Pensi che esista il destino e, eventualmente, secondo quali termini? Ti sei mai interrogato a proposito della sussistenza del male nel mondo in rapporto alla presunta bontà, onnipresenza, onniscienza e onnipotenza attribuita dall’essere umano alla divinità e al suo operato (cioè sulla questione della Teodicea)? “Per quanto mi riguarda, penso che il destino esista ma non nel modo in cui alcuni tendono a  immaginarlo. Non penso ossia che esista una sorta di “libro” dove c’è già scritta tutta quanta la nostra storia (che palle, altrimenti!). Penso piuttosto che, man mano che ci si trova davanti a delle situazioni e a delle scelte, si delinino davanti a noi varie strade… me le immagino come se fossero tanti fili luminescenti, sottili e dorati che crescono come le radici di un albero – e ogni strada, ogni filo dorato preso comporterà il delinearsi di altri fili.
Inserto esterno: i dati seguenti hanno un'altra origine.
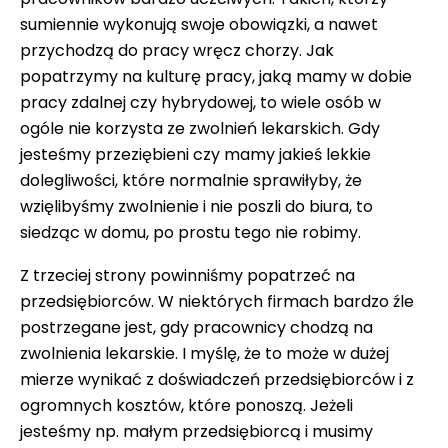
sumiennie wykonują swoje obowiązki, a nawet
przychodzą do pracy wręcz chorzy. Jak
popatrzymy na kulturę pracy, jaką mamy w dobie
pracy zdalnej czy hybrydowej, to wiele osób w
ogóle nie korzysta ze zwolnień lekarskich. Gdy
jesteśmy przeziębieni czy mamy jakieś lekkie
dolegliwości, które normalnie sprawiłyby, że
wzięlibyśmy zwolnienie i nie poszli do biura, to
siedząc w domu, po prostu tego nie robimy.
Z trzeciej strony powinniśmy popatrzeć na
przedsiębiorców. W niektórych firmach bardzo źle
postrzegane jest, gdy pracownicy chodzą na
zwolnienia lekarskie. I myślę, że to może w dużej
mierze wynikać z doświadczeń przedsiębiorców i z
ogromnych kosztów, które ponoszą. Jeżeli
jesteśmy np. małym przedsiębiorcą i musimy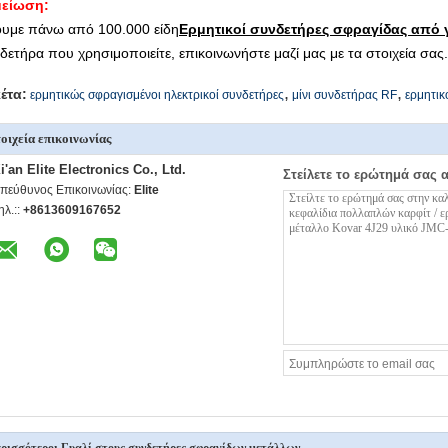
μείωση:
υμε πάνω από 100.000 είδη
Ερμητικοί συνδετήρες σφραγίδας από 
δετήρα που χρησιμοποιείτε, επικοινωνήστε μαζί μας με τα στοιχεία σας.
,
,
κέτα:
ερμητικώς σφραγισμένοι ηλεκτρικοί συνδετήρες
μίνι συνδετήρας RF
ερμητικ
οιχεία επικοινωνίας
i'an Elite Electronics Co., Ltd.
Στείλετε το ερώτημά σας 
πεύθυνος Επικοινωνίας:
Elite
ηλ.::
+8613609167652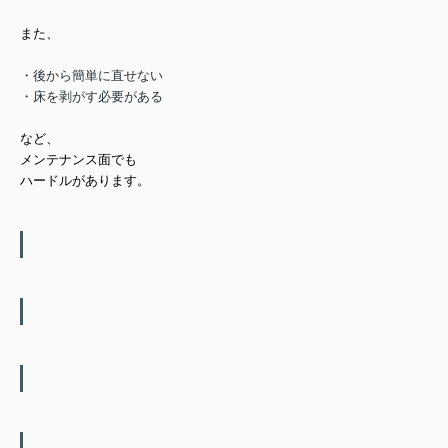
また、
・後から簡単に直せない
・床を剥がす必要がある
など、
メンテナンス面でも
ハードルがあります。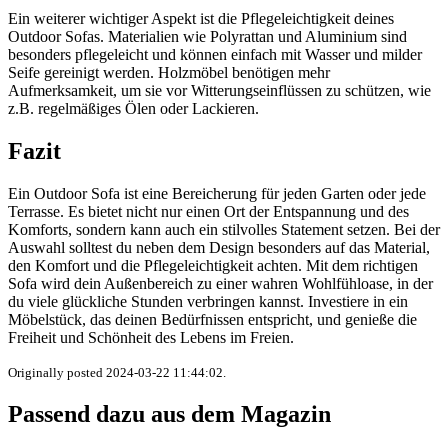
Ein weiterer wichtiger Aspekt ist die Pflegeleichtigkeit deines
Outdoor Sofas. Materialien wie Polyrattan und Aluminium sind
besonders pflegeleicht und können einfach mit Wasser und milder
Seife gereinigt werden. Holzmöbel benötigen mehr
Aufmerksamkeit, um sie vor Witterungseinflüssen zu schützen, wie
z.B. regelmäßiges Ölen oder Lackieren.
Fazit
Ein Outdoor Sofa ist eine Bereicherung für jeden Garten oder jede
Terrasse. Es bietet nicht nur einen Ort der Entspannung und des
Komforts, sondern kann auch ein stilvolles Statement setzen. Bei der
Auswahl solltest du neben dem Design besonders auf das Material,
den Komfort und die Pflegeleichtigkeit achten. Mit dem richtigen
Sofa wird dein Außenbereich zu einer wahren Wohlfühloase, in der
du viele glückliche Stunden verbringen kannst. Investiere in ein
Möbelstück, das deinen Bedürfnissen entspricht, und genieße die
Freiheit und Schönheit des Lebens im Freien.
Originally posted 2024-03-22 11:44:02.
Passend dazu aus dem Magazin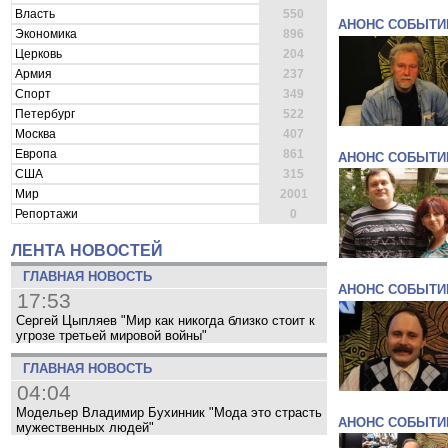
Власть
550
АНОНС СОБЫТИ
Экономика
896
Церковь
204
Армия
237
Спорт
349
Петербург
522
Москва
407
Европа
861
АНОНС СОБЫТИ
США
315
Мир
2001
Репортажи
0
ЛЕНТА НОВОСТЕЙ
ГЛАВНАЯ НОВОСТЬ
АНОНС СОБЫТИ
17:53
Сергей Цыпляев "Мир как никогда близко стоит к
угрозе третьей мировой войны"
ГЛАВНАЯ НОВОСТЬ
04:04
Модельер Владимир Бухинник "Мода это страсть
АНОНС СОБЫТИ
мужественных людей"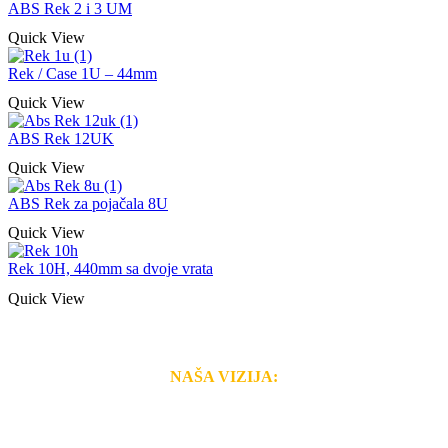
ABS Rek 2 i 3 UM
Quick View
Rek / Case 1U – 44mm
Quick View
ABS Rek 12UK
Quick View
ABS Rek za pojačala 8U
Quick View
Rek 10H, 440mm sa dvoje vrata
Quick View
NAŠA VIZIJA:
Naša rešenja, ekonomičnost, kvalitet i brzina pruženih
usluga nas izdvajaju od ostalih konkurenata na tržištu.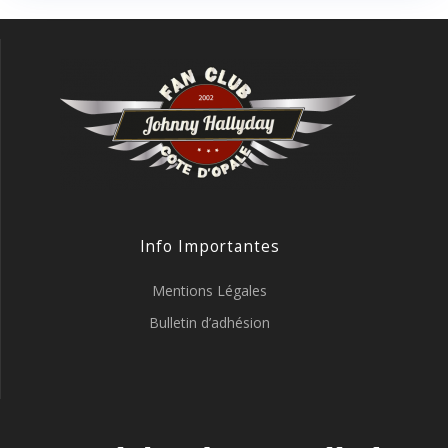
Info Importantes
Mentions Légales
Bulletin d’adhésion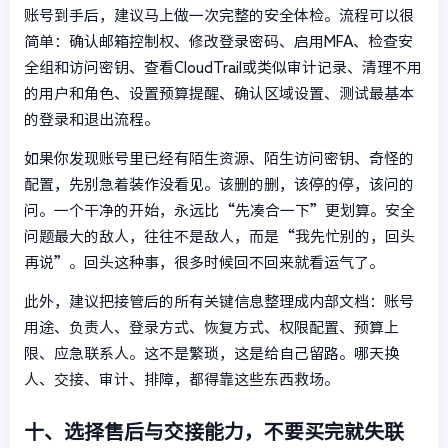
账号到手后，建议马上做一次完整的安全体检。流程可以很
简单：确认邮箱控制权、修改登录密码、启用MFA、检查安
全组和访问密钥、查看CloudTrail或类似审计记录、清理不用
的用户和角色、设置预算提醒、确认区域设置、测试最基本
的登录和退出流程。
如果你发现账号里已经有陌生资源、陌生访问密钥、奇怪的
配置，先别急着装作没看见。该删的删，该停的停，该问的
问。一个干净的开始，永远比“先凑合一下”更划算。安全
问题最大的敌人，往往不是敌人，而是“我先忙别的，回头
再说”。回头这种事，很多时候回不回来就看运气了。
此外，建议把接管后的所有关键信息整理成内部文档：账号
用途、负责人、登录方式、恢复方式、权限配置、预算上
限、应急联系人。这不是繁琐，这是给自己留路。哪天换
人、交接、审计、排障，都得靠这些东西救场。
十、选择售后与交接能力，不要买完就失联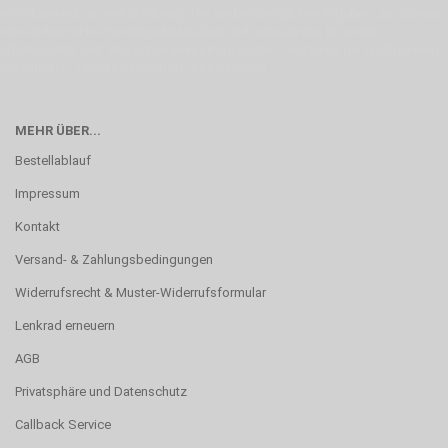
erste Linie mit unserer Erfahrung. Um ein bestmögliches Ergebnis zu erzielen,
verwenden wir hochwertige Materialien und nehmen uns für jeden
Arbeitsschritt Zeit. Wie schon Henry Ford sagte: “die Eile ist der größte Feind
der Qualität”. Unsere Mission ist die Perfektion
MEHR ÜBER...
Bestellablauf
Impressum
Kontakt
Versand- & Zahlungsbedingungen
Widerrufsrecht & Muster-Widerrufsformular
Lenkrad erneuern
AGB
Privatsphäre und Datenschutz
Callback Service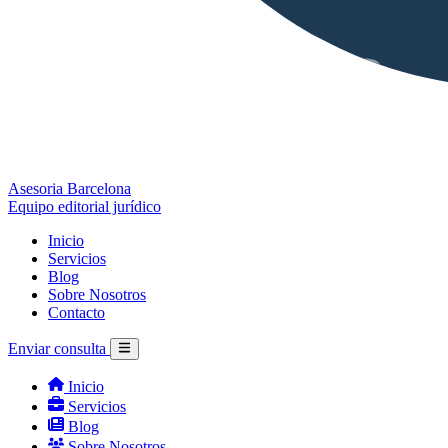
Asesoria Barcelona
Equipo editorial jurídico
Inicio
Servicios
Blog
Sobre Nosotros
Contacto
Enviar consulta
Inicio
Servicios
Blog
Sobre Nosotros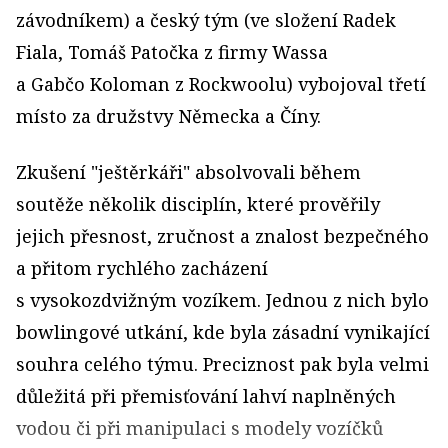
závodníkem) a český tým (ve složení Radek
Fiala, Tomáš Patočka z firmy Wassa
a Gabčo Koloman z Rockwoolu) vybojoval třetí
místo za družstvy Německa a Číny.
Zkušení "ještěrkáři" absolvovali během
soutěže několik disciplín, které prověřily
jejich přesnost, zručnost a znalost bezpečného
a přitom rychlého zacházení
s vysokozdvižným vozíkem. Jednou z nich bylo
bowlingové utkání, kde byla zásadní vynikající
souhra celého týmu. Preciznost pak byla velmi
důležitá při přemisťování lahví naplněných
vodou či při manipulaci s modely vozíčků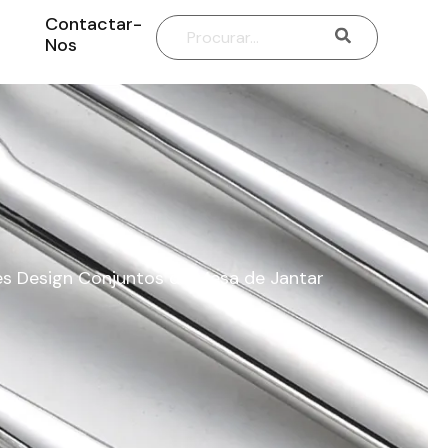
Contactar-
Nos
es Design Conjuntos de Mesa de Jantar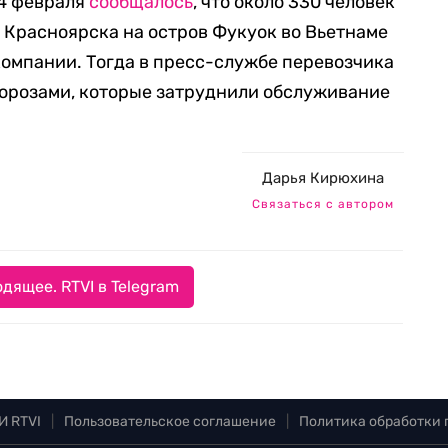
 4 февраля
сообщалось
, что около 330 человек
з Красноярска на остров Фукуок во Вьетнаме
компании. Тогда в пресс-службе перевозчика
орозами, которые затруднили обслуживание
Дарья Кирюхина
Связаться с автором
дящее. RTVI в Telegram
И RTVI
|
Пользовательское соглашение
|
Политика обработки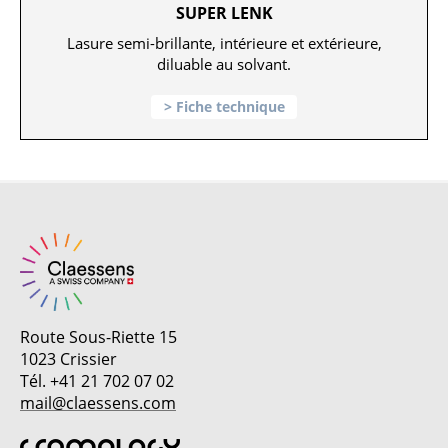
SUPER LENK
Lasure semi-brillante, intérieure et extérieure,
diluable au solvant.
Fiche technique
Route Sous-Riette 15
1023 Crissier
Tél. +41 21 702 07 02
mail@claessens.com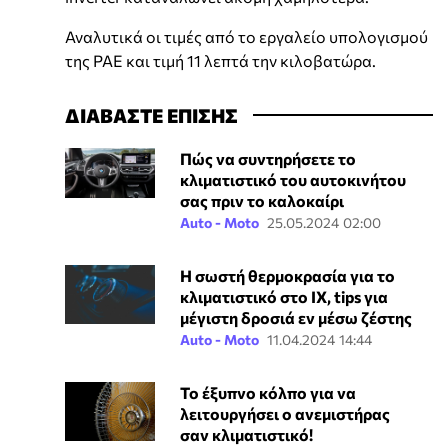
Αναλυτικά οι τιμές από το εργαλείο υπολογισμού
της ΡΑΕ και τιμή 11 λεπτά την κιλοβατώρα.
ΔΙΑΒΑΣΤΕ ΕΠΙΣΗΣ
Πώς να συντηρήσετε το
κλιματιστικό του αυτοκινήτου
σας πριν το καλοκαίρι
Auto - Moto
25.05.2024 02:00
Η σωστή θερμοκρασία για το
κλιματιστικό στο ΙΧ, tips για
μέγιστη δροσιά εν μέσω ζέστης
Auto - Moto
11.04.2024 14:44
Το έξυπνο κόλπο για να
λειτουργήσει ο ανεμιστήρας
σαν κλιματιστικό!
La vita è fatta di scelte e queste scelte spettano soltanto a noi, solo che noi non abbiamo un quadro completo di alcun gigantesco puzzle ma ne vediamo solamente una parte e ciò rende tutto sicuramente. più difficile. Il problema del bene e del male è complicato da spiegare, mi viene in mente il paragone con la bilancia. Nel mondo c’è sempre un equilibrio in tutto. Se si toglie troppo da una parte, la bilancia si alzerà troppo dall’altra e viceversa. Il fatto è che, appunto vedendo solo una parte del quadro, ci sembra che il mondo stia andando in frantumi ogni giorno di più. Siamo sempre con in bocca la frase <<Prima si stava meglio>>, <<Oh, ti ricordi quei tempi? Erano bellissimi>> ma il mondo si muove per cicli. C’è un detto, mi sembra britannico però non garantisco, che dice <<I tempi brutti/duri creano persone forti. Le persone forti creano tempi belli/felici. I bei tempi creano persone malate/deboli. Le persone malate/deboli creano brutti tempi>> (in inglese suona meglio, ma voglio essere il più possibile chiaro)”.   

Infine, prima di salutarci, vuoi condividere con noi se hai delle novità in cantiere a stretto giro e alcuni progetti a più lungo termine? “A breve (entro la fine dell’estate) il mio team ed io usciremo con un brano nuovo, che sarà disponibile su tutte le piattaforme digitali tra cui YouTube e Spotify. Non posso dire altro su questa nuova uscita, solo che parla di una cosa comune a tutti noi ma che in pochi conoscono. Avete mai sentito parlare della “sindrome di Pollyanna”? Se la risposta è no, sono felice di lasciare il lettore con tale piccolo interrogativo… Bella per tutti!”.